ARTE – SAMEDI 26 OCTOBRE À 20H50 – DOCUMENTAIRE
1492 n’est pas seulement l’année de la « découverte » de l’Amérique par Christophe Colomb. C’est aussi le point culminant, de ce côté-ci de l’Atlantique, de la Reconquista, qui a mis fin à sept siècles de présence musulmane en Espagne. Le 2 janvier 1492, la prise de l’Alhambra par les troupes de Ferdinand II d’Aragon et d’Isabelle la Catholique provoque la chute de l’émirat de Grenade, fief de la dynastie nasride. En résulte une autre grande découverte : la splendeur de cette acropole construite sur le plateau de Sabika depuis 1238 par vingt-quatre sultans.
C’est cette révélation que nous partage Marc Jampolsky (Versailles, le palais retrouvé du Roi Soleil2018). Sans échapper totalement au syndrome de la carte postale.

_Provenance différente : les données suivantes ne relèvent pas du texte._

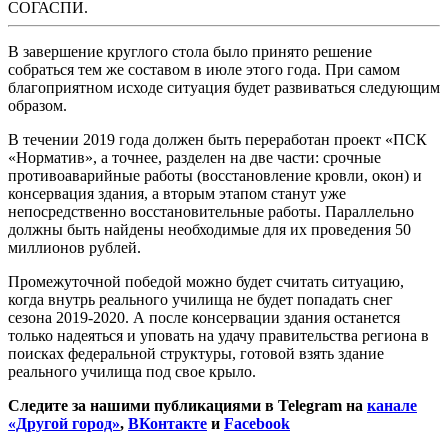
СОГАСПИ.
В завершение круглого стола было принято решение
собраться тем же составом в июле этого года. При самом
благоприятном исходе ситуация будет развиваться следующим
образом.
В течении 2019 года должен быть переработан проект «ПСК
«Норматив», а точнее, разделен на две части: срочные
противоаварийные работы (восстановление кровли, окон) и
консервация здания, а вторым этапом станут уже
непосредственно восстановительные работы. Параллельно
должны быть найдены необходимые для их проведения 50
миллионов рублей.
Промежуточной победой можно будет считать ситуацию,
когда внутрь реального училища не будет попадать снег
сезона 2019-2020. А после консервации здания останется
только надеяться и уповать на удачу правительства региона в
поисках федеральной структуры, готовой взять здание
реального училища под свое крыло.
Следите за нашими публикациями в Telegram на
канале
«Другой город»
,
ВКонтакте
и
Facebook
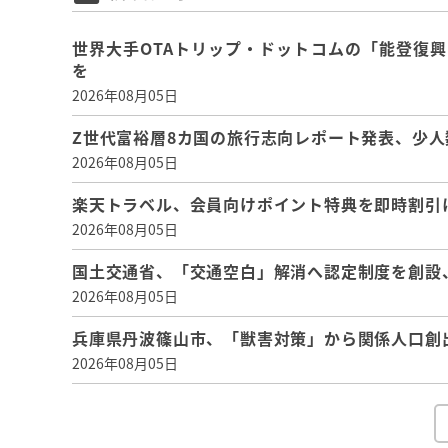
世界大手OTAトリップ・ドットコムの「能登復
を
2026年08月05日
Z世代富裕層8カ国の旅行志向レポート発表、少人
2026年08月05日
楽天トラベル、会員向けポイント特典を即時割引
2026年08月05日
国土交通省、「交通空白」解消へ認定制度を創設
2026年08月05日
兵庫県丹波篠山市、「獣害対策」から関係人口創
2026年08月05日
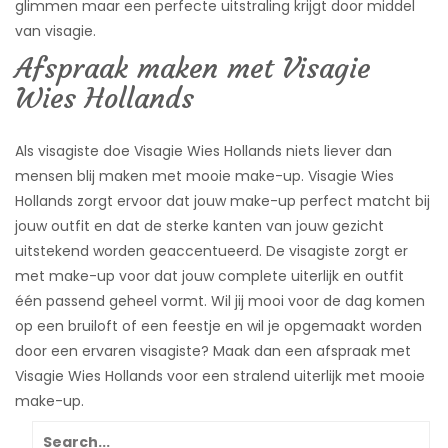
glimmen maar een perfecte uitstraling krijgt door middel
T
van visagie.
Y
L
Afspraak maken met Visagie
I
N
Wies Hollands
G
P
Als visagiste doe Visagie Wies Hollands niets liever dan
E
R
mensen blij maken met mooie make-up. Visagie Wies
M
Hollands zorgt ervoor dat jouw make-up perfect matcht bij
A
N
jouw outfit en dat de sterke kanten van jouw gezicht
E
uitstekend worden geaccentueerd. De visagiste zorgt er
N
T
met make-up voor dat jouw complete uiterlijk en outfit
E
één passend geheel vormt. Wil jij mooi voor de dag komen
M
A
op een bruiloft of een feestje en wil je opgemaakt worden
K
door een ervaren visagiste? Maak dan een afspraak met
E
-
Visagie Wies Hollands voor een stralend uiterlijk met mooie
U
make-up.
P
Search
W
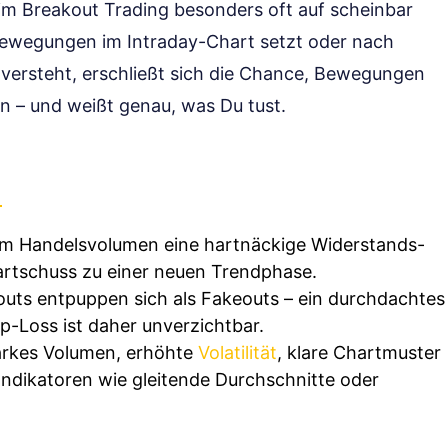
m Breakout Trading besonders oft auf scheinbar
e Bewegungen im Intraday-Chart setzt oder nach
 versteht, erschließt sich die Chance, Bewegungen
an – und weißt genau, was Du tust.
rem Handelsvolumen eine hartnäckige Widerstands-
artschuss zu einer neuen Trendphase.
uts entpuppen sich als Fakeouts – ein durchdachtes
Loss ist daher unverzichtbar.
arkes Volumen, erhöhte
Volatilität
, klare Chartmuster
ndikatoren wie gleitende Durchschnitte oder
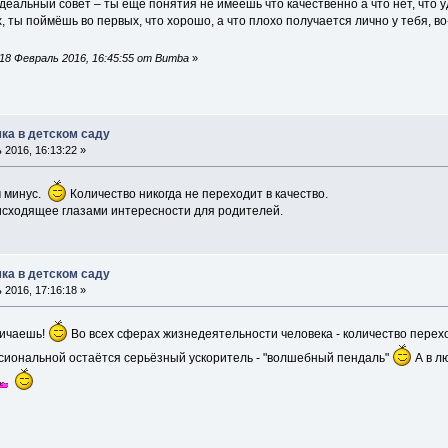
еальный совет – ты еще понятия не имеешь что качественно а что нет, что у
ты поймёшь во первых, что хорошо, а что плохо получается лично у тебя, во-вт
18 Февраль 2016, 16:45:55 от Bumba
»
ка в детском саду
2016, 16:13:22 »
м минус.
Количество никогда не переходит в качество.
исходящее глазами интересности для родителей.
ка в детском саду
2016, 17:16:18 »
ничаешь!
Во всех сферах жизнедеятельности человека - количество перехо
иональной остаётся серьёзный ускоритель - "волшебный пендаль"
А в л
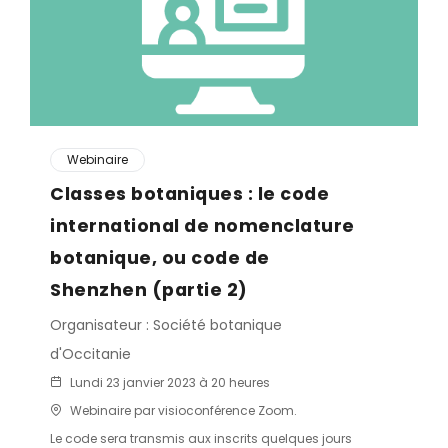
Webinaire
Classes botaniques : le code
international de nomenclature
botanique, ou code de
Shenzhen (partie 2)
Organisateur : Société botanique
d'Occitanie
Lundi 23 janvier 2023 à 20 heures
Webinaire par visioconférence Zoom.
Le code sera transmis aux inscrits quelques jours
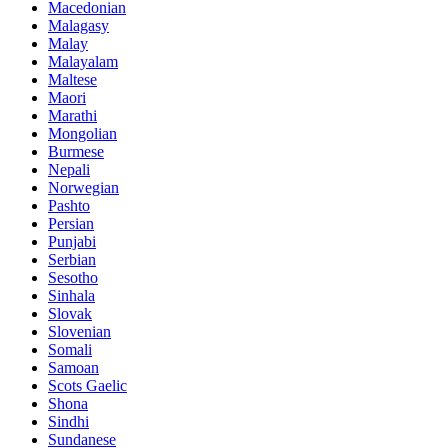
Macedonian
Malagasy
Malay
Malayalam
Maltese
Maori
Marathi
Mongolian
Burmese
Nepali
Norwegian
Pashto
Persian
Punjabi
Serbian
Sesotho
Sinhala
Slovak
Slovenian
Somali
Samoan
Scots Gaelic
Shona
Sindhi
Sundanese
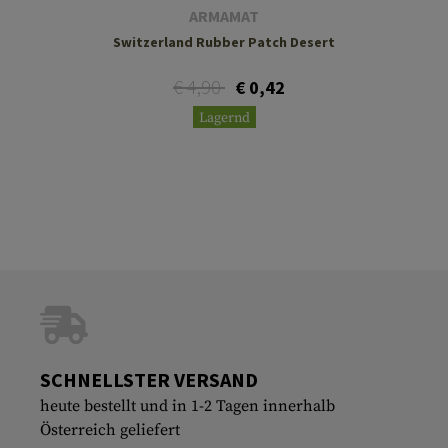
ARMAMAT
Switzerland Rubber Patch Desert
€ 4,90
€ 0,42
Lagernd
SCHNELLSTER VERSAND
heute bestellt und in 1-2 Tagen innerhalb
Österreich geliefert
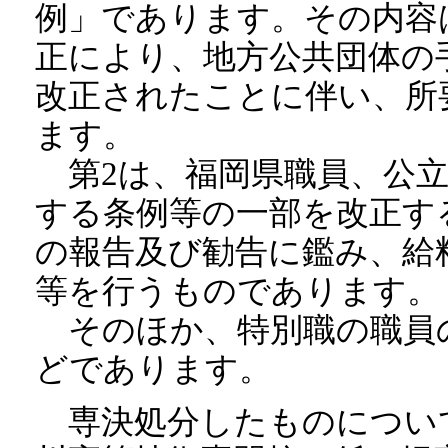
例」であります。その内容
正により、地方公共団体の
改正されたことに伴い、所
ます。
第2は、福岡県職員、公立
する条例等の一部を改正す
の報告及び勧告に鑑み、給
等を行うものであります。
そのほか、特別職の職員
どであります。
専決処分したものについ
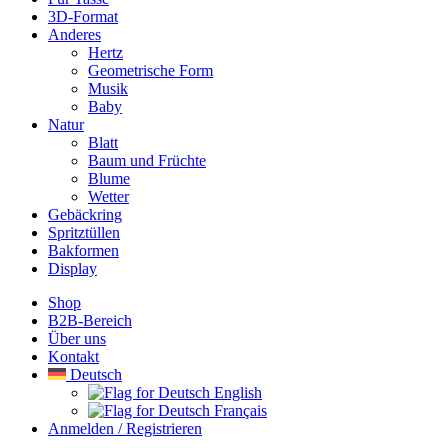
3D-Format
Anderes
Hertz
Geometrische Form
Musik
Baby
Natur
Blatt
Baum und Früchte
Blume
Wetter
Gebäckring
Spritztüllen
Bakformen
Display
Shop
B2B-Bereich
Über uns
Kontakt
Deutsch
English
Français
Anmelden / Registrieren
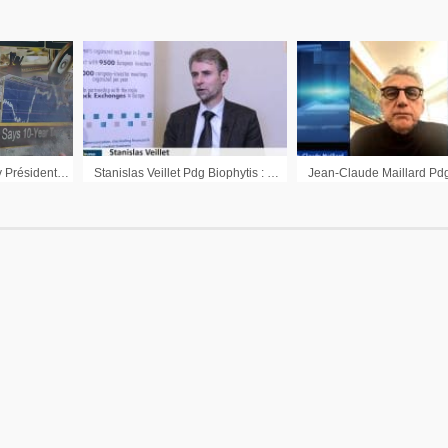
Interview Laurent Levy Président du Directoire Nanobiotix
Stanislas Veillet Pdg Biophytis : « Le plan de marche annoncé l’an dernier est suivi »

Le « trésor » évoqué par le titre de son documentaire sur l’Alhambra est celui d’une place forte qui s’apparente plutôt au palais de l’Alhambra. Les mille et une nuits qu’un château médiéval. Le « Qa’lat Al-Hamra » (« château rouge » en arabe), un « joyau de l’art islamique » avec son « collection unique dans le monde des performances architecturales »rappelle Jesus Bermudez Lopez, conservateur du site, attire chaque année près de 3 millions de visiteurs.

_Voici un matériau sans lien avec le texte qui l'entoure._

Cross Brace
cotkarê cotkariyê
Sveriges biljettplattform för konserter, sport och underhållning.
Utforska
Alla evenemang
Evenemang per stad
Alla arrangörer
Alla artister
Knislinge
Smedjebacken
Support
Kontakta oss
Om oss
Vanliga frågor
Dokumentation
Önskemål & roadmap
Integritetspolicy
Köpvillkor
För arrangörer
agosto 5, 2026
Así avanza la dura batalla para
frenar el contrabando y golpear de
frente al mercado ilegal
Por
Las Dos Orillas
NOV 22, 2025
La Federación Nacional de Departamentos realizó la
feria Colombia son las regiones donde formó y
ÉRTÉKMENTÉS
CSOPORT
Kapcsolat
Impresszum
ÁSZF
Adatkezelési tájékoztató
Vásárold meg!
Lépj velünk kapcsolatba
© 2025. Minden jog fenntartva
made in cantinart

Egalement saisis par la beauté des lieux, les rois catholiques préservèrent et même enrichirent les édifices. Une église fut construite à l’emplacement de la mosquée (comme à Cordoue, autre haut lieu du sultanat). Charles Quint y fit construire un palais Renaissance en 1526.
Oasis idyllique
Après l’abandon à l’époque moderne, puis les destructions commises par les troupes napoléoniennes, ce n’est qu’en 1870 que l’Alhambra fut déclarée monument national. Célébrée à partir de 1829 par Victor Hugo en Les Orientaux, l’ensemble palatial est restauré selon les critères du moment, ceux du français Eugène Viollet-le-Duc. Et inspire de nombreux artistes, comme aux belles heures de la dynastie nasride. En décembre 1910, Henri Matisse y trouve un modèle pour ses « Odalisques », langoureusement installées dans des bains sophistiqués reproduisant ceux de l’Alhambra.
Avec l’aide d’Adelaida Martin Martin, de l’Université de Grenade, d’Elena Correa, restauratrice en chef, et d’Hubert Naudeix, architecte et modeleur d’images de synthèse, Marc Jampolsky nous fait découvrir les coulisses de dizaines de chantiers de fouilles et de restauration qui s’essaient littéralement. réaliser une « reconquista », celle de l’histoire avec un grand H de cette montagne magique qui raconte l’histoire du royaume d’Al-Andalus.
Oasis idyllique abritant pendant deux siècles la politique subtile des sultans, entre diplomatie et campagnes militaires, la Grenade islamique fut finalement une terre d’accueil pour des milliers de réfugiés fuyant la Reconquista. Le dernier souverain musulman, Boabdil, aurait tenté jusqu’au bout de protéger « ses » juifs – hébergés sous le statut de dhimmis – grâce à un traité conclu après sa défaite avec le couple de monarques catholiques. En vain : l’expulsion des Juifs non convertis au catholicisme est décrétée le 31 mars 1492. Ils trouvent refuge de l’autre côté de la Méditerranée, dans les royaumes musulmans, où ils deviennent les Sépharades. Mais c’est une autre histoire.
Alhambra, le trésor du dernier sultanat d’Espagnedocumentaire de Marc Jampolsky (Fr.-Esp., 2024, 92 min). Disponible à la demande sur Arte.tv jusqu’au 24 novembre.